> Task goal: Rescale the stretch of entries below from the line that contains "pose: elev=133.3 azim=58.8" through the line that contains "Dot at: (228, 227)", including both ends. Give every line again with the requests unchanged, and multiply each dot coordinate in the answers by 2.1, rounding to whole numbers with halves rounded up.

> Input for this task:
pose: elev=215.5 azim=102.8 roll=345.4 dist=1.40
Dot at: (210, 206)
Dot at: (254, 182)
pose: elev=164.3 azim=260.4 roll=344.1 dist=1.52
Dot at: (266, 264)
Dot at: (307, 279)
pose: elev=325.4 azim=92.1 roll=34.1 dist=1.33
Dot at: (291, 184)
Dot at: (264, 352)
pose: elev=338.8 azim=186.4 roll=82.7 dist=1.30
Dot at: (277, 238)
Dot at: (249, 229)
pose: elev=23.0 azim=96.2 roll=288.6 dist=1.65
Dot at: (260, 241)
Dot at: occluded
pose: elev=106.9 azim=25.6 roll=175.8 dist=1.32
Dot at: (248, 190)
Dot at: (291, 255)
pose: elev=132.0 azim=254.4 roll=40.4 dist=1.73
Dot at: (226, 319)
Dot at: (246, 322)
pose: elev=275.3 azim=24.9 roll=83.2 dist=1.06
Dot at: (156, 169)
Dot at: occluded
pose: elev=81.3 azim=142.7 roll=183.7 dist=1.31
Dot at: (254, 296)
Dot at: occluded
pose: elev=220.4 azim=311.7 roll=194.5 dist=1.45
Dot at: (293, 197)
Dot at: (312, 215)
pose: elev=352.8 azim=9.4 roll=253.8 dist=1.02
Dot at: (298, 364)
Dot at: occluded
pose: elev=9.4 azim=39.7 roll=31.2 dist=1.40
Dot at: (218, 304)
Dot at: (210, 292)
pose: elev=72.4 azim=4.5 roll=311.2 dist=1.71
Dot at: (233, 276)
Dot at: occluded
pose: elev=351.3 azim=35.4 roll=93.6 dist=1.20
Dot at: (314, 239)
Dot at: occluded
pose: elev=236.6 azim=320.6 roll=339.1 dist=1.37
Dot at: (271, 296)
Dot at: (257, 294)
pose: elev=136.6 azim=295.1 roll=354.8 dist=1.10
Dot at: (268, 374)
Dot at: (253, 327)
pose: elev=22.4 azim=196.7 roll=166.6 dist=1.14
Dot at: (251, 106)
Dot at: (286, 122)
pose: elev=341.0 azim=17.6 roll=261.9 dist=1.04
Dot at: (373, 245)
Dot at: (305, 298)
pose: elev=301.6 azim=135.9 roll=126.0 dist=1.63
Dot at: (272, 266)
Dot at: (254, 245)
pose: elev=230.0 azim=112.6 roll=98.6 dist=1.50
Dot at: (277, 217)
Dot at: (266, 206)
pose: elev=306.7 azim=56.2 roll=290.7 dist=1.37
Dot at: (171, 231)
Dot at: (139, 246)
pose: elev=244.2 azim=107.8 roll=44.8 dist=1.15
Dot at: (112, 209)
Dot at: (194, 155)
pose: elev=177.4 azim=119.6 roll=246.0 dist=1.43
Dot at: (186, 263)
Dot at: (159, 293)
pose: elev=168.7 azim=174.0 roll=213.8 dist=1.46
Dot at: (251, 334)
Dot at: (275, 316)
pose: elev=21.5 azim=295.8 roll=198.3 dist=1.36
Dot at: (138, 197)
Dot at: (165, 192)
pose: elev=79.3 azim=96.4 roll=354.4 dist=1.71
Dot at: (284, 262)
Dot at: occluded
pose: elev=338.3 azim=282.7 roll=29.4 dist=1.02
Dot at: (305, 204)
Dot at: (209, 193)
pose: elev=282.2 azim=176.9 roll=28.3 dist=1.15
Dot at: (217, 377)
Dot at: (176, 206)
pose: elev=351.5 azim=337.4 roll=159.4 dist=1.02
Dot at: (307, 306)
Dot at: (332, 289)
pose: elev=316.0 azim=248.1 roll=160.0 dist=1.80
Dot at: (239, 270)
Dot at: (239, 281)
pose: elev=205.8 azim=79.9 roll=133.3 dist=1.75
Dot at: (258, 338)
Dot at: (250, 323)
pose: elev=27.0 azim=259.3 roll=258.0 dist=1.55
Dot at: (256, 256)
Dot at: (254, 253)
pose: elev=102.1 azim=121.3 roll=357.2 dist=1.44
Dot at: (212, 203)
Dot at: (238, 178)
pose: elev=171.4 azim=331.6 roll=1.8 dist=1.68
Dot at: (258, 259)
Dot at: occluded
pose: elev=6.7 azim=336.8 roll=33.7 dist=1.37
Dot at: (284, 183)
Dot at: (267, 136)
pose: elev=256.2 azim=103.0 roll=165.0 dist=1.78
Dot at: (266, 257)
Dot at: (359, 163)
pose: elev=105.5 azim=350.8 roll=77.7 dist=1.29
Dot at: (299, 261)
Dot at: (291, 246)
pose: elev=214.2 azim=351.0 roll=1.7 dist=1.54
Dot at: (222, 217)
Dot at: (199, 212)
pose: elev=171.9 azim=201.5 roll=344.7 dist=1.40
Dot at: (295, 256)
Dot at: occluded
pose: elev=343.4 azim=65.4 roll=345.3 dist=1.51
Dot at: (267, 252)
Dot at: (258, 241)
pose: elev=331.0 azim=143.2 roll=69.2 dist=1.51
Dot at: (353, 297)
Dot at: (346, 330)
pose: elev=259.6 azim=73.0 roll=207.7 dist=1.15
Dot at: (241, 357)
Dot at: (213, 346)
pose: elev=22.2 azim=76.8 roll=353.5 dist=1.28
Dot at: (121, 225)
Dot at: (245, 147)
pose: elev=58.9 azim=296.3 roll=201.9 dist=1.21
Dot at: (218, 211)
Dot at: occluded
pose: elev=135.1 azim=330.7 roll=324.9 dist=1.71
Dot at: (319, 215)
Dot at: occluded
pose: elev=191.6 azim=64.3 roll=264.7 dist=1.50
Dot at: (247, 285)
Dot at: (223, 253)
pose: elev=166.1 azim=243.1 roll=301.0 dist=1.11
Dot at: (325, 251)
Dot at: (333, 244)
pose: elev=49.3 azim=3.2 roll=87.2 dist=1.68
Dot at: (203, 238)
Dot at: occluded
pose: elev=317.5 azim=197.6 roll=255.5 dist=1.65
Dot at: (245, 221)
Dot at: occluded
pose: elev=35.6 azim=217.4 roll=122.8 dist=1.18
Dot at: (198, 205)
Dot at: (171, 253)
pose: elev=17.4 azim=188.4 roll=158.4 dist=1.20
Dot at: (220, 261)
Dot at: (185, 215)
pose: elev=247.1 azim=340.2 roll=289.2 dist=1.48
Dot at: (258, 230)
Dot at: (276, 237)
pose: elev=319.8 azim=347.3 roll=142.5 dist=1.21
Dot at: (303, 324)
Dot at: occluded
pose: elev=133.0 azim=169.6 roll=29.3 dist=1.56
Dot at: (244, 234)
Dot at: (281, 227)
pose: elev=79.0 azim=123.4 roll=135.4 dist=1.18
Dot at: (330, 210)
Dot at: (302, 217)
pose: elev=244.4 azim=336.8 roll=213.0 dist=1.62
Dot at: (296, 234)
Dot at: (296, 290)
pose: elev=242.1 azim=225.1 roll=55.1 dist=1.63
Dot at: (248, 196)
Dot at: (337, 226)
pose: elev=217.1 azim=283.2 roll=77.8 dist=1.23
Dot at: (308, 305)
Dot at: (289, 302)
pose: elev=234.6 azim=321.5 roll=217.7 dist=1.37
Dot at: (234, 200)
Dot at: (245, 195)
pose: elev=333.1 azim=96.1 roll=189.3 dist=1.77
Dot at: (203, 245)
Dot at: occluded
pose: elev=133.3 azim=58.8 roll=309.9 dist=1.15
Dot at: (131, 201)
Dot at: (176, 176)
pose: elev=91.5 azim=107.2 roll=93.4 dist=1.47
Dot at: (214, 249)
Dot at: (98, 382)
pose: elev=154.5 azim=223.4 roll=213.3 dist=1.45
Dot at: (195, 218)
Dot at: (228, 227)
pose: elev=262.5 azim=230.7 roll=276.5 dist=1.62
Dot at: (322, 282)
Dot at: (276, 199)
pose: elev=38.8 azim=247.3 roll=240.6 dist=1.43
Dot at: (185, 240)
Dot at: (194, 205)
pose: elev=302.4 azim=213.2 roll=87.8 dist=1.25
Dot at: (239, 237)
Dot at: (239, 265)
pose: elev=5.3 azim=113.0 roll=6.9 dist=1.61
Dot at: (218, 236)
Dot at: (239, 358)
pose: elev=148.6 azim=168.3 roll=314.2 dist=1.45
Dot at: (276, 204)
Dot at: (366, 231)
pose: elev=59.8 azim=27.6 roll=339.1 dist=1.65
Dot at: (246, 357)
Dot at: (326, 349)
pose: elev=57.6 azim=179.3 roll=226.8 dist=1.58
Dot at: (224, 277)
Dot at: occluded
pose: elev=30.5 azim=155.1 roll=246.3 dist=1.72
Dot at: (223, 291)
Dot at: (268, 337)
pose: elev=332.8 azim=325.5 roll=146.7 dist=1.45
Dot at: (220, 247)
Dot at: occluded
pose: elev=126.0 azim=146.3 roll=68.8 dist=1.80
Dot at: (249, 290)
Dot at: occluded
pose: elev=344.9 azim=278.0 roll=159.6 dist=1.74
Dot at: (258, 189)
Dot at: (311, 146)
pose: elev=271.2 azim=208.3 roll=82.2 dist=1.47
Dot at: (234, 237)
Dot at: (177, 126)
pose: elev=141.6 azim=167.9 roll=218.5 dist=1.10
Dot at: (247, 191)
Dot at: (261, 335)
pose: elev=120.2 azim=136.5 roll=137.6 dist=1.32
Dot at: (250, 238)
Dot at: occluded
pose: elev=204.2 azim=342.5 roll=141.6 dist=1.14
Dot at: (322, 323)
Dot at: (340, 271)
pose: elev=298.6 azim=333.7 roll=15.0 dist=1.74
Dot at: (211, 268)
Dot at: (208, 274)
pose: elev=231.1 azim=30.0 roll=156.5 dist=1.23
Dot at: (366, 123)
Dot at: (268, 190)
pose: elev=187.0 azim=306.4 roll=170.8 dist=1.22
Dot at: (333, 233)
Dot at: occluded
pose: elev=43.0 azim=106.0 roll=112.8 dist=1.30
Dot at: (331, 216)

> Exercise solution:
pose: elev=133.3 azim=58.8 roll=309.9 dist=1.15
Dot at: (131, 201)
Dot at: (370, 370)
pose: elev=91.5 azim=107.2 roll=93.4 dist=1.47
Dot at: (214, 249)
Dot at: (206, 802)
pose: elev=154.5 azim=223.4 roll=213.3 dist=1.45
Dot at: (195, 218)
Dot at: (479, 477)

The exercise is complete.